Wall notes ad hoc projects are going on all the time, including student research “that might be quite useful. But they’re not robust enough to be an evidence base to inform a [healthy eating] guideline.”
Useful snapshots come from industry-led research, too. They include:
■ Snacking instead of meals is popular. According to its 2024 State of Snacking report, food giant Mondelēz International found more than a quarter of New Zealanders (27%) said they preferred to skip breakfast in favour of a snack, rising to 40% of Gen Z (aged18-26). Almost half of this age group also preferred a late-night snack to having an evening meal.

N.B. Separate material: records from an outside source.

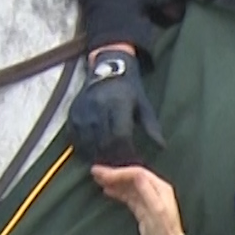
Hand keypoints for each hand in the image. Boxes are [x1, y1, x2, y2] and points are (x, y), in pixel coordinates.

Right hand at [66, 48, 164, 164]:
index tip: (133, 161)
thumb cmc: (130, 88)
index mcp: (119, 104)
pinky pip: (76, 140)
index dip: (127, 153)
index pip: (121, 137)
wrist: (107, 67)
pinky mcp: (73, 115)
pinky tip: (94, 155)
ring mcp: (83, 111)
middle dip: (114, 158)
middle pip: (104, 143)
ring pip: (89, 144)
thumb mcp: (143, 104)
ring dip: (99, 157)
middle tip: (122, 168)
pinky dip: (85, 150)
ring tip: (109, 165)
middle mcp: (99, 108)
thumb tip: (162, 146)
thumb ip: (151, 126)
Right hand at [91, 164, 186, 234]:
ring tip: (97, 179)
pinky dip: (117, 192)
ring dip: (113, 181)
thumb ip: (147, 192)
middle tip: (96, 172)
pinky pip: (127, 196)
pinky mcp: (141, 210)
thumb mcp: (156, 210)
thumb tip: (137, 175)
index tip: (104, 175)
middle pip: (131, 177)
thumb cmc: (164, 232)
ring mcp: (147, 200)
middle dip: (114, 174)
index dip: (120, 172)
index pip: (137, 174)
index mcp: (160, 188)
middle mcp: (154, 191)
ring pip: (128, 186)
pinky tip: (107, 190)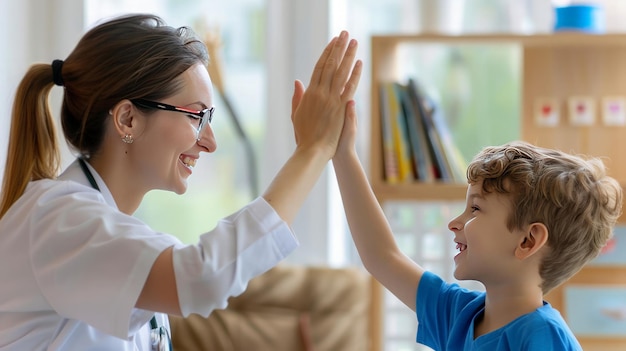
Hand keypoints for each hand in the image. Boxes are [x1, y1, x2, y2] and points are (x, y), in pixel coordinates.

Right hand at [290, 31, 361, 157]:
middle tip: (344, 34)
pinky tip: (359, 63)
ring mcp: (331, 99)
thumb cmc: (304, 135)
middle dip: (338, 48)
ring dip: (348, 55)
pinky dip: (355, 74)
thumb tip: (298, 81)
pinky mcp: (341, 107)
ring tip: (353, 41)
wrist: (313, 150)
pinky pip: (349, 87)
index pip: (319, 67)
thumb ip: (298, 97)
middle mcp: (320, 92)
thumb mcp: (297, 114)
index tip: (333, 42)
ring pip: (341, 72)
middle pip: (331, 65)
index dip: (327, 53)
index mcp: (310, 93)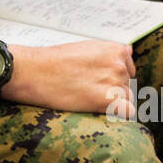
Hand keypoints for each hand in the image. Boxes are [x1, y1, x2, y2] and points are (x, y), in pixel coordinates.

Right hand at [0, 40, 134, 115]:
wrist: (33, 72)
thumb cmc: (54, 60)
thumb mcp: (85, 47)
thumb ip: (109, 51)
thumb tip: (129, 51)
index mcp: (114, 50)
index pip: (128, 69)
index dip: (114, 78)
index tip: (97, 81)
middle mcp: (118, 64)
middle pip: (126, 86)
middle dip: (111, 90)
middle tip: (86, 90)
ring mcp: (114, 82)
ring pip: (125, 99)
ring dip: (110, 103)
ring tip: (86, 98)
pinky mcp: (107, 100)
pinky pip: (128, 113)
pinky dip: (118, 115)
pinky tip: (102, 112)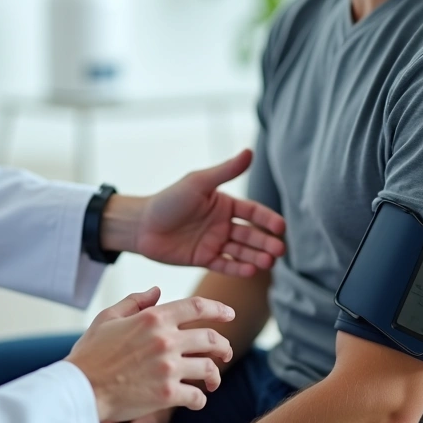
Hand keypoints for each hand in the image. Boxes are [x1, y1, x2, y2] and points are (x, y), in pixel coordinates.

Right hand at [65, 287, 234, 422]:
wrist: (79, 388)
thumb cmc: (91, 353)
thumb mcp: (108, 318)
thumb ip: (135, 302)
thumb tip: (157, 291)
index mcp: (153, 318)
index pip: (197, 307)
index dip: (219, 309)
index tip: (230, 314)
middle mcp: (165, 340)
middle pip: (211, 339)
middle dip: (224, 346)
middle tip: (226, 352)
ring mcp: (168, 368)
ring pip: (208, 369)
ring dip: (214, 375)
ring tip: (212, 381)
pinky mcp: (166, 395)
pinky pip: (196, 396)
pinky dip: (199, 399)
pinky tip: (195, 399)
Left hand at [109, 149, 286, 276]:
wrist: (141, 225)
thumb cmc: (169, 200)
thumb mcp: (199, 183)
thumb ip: (226, 171)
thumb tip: (249, 152)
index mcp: (224, 204)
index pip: (253, 212)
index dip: (267, 219)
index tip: (281, 226)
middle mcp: (223, 224)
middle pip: (250, 234)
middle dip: (266, 242)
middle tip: (279, 250)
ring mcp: (214, 242)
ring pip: (241, 251)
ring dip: (256, 256)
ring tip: (269, 261)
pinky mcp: (204, 259)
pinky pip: (225, 264)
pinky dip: (238, 268)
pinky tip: (250, 270)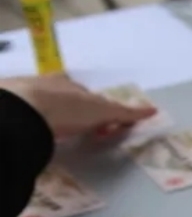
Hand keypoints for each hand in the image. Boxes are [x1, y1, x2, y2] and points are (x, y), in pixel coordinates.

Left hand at [0, 76, 155, 138]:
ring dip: (51, 115)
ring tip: (55, 134)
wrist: (22, 110)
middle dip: (73, 110)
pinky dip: (32, 121)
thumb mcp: (100, 111)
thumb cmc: (65, 108)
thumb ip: (124, 112)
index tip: (100, 126)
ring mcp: (26, 93)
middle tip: (80, 130)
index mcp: (69, 83)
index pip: (87, 95)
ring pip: (42, 103)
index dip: (96, 110)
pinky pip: (25, 112)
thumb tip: (153, 110)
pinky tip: (35, 133)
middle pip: (64, 97)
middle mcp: (47, 83)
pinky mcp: (11, 104)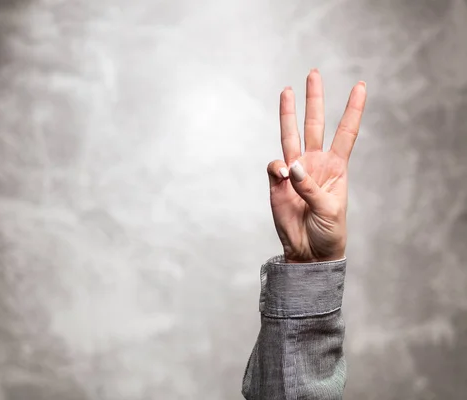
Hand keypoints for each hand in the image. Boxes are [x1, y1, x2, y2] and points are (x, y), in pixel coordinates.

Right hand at [267, 69, 366, 262]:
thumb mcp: (329, 208)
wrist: (308, 252)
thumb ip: (309, 186)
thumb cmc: (329, 231)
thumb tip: (290, 165)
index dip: (353, 109)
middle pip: (314, 124)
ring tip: (286, 91)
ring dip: (287, 114)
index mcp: (336, 166)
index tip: (360, 85)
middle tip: (313, 74)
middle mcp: (315, 163)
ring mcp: (294, 171)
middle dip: (315, 100)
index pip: (346, 132)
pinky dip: (276, 168)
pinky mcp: (276, 183)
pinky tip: (281, 175)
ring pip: (290, 136)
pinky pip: (274, 167)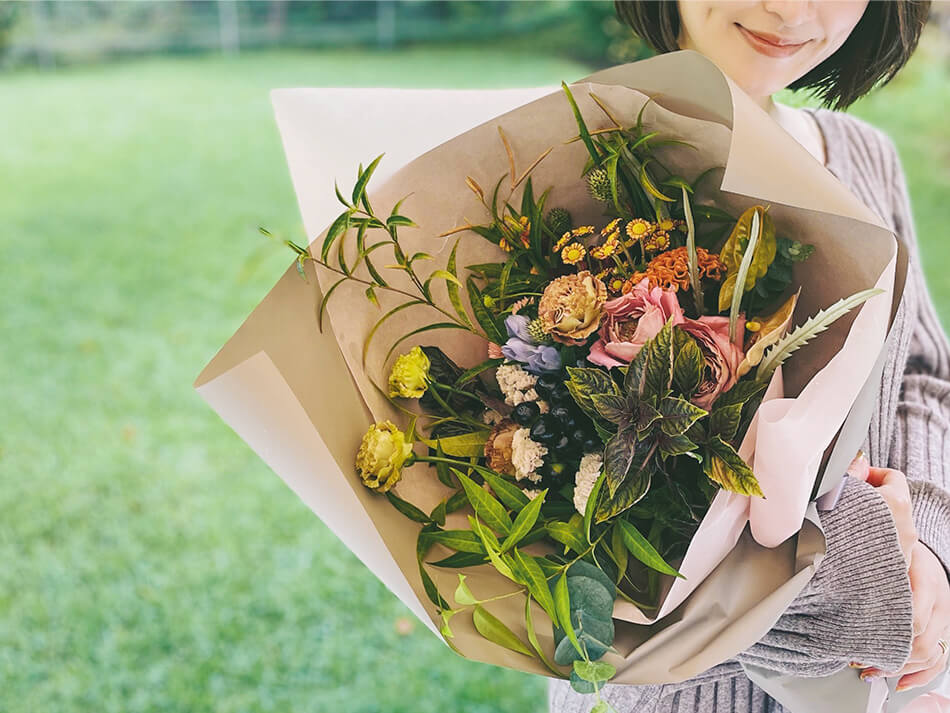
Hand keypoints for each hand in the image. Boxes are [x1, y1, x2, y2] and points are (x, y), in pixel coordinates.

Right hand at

■ Our takeaway behaviour has changed as food deliveries became popular. Uber Eats says it has fulfilled 70 million food orders in 10 years of operation in New Zealand. The food delivery app now operates in 29 centres. In 2019, a Christchurch kebab shop’s “meat on chips” topped the rankings of the most-ordered late-night dish.
■ We’re not eating enough veges. According to the 2023/24 New Zealand Health Survey, just one in 11 adults (9.1%) ate the recommended daily amount of vegetables (5-6 servings, depending on age and gender). We’re doing better on fruit: just under half of us manage two serves of fruit a day.
■ We may have reached “peak meat”. Meat consumption may be on the way down, according to a 2021 report by AgResearch and Lincoln University. The study found that, on average, each New Zealander ate 75.2kg of meat (including chicken) in 2019, down from 86.7kg in 2000. We were eating less beef and lamb in favour of more chicken and pork.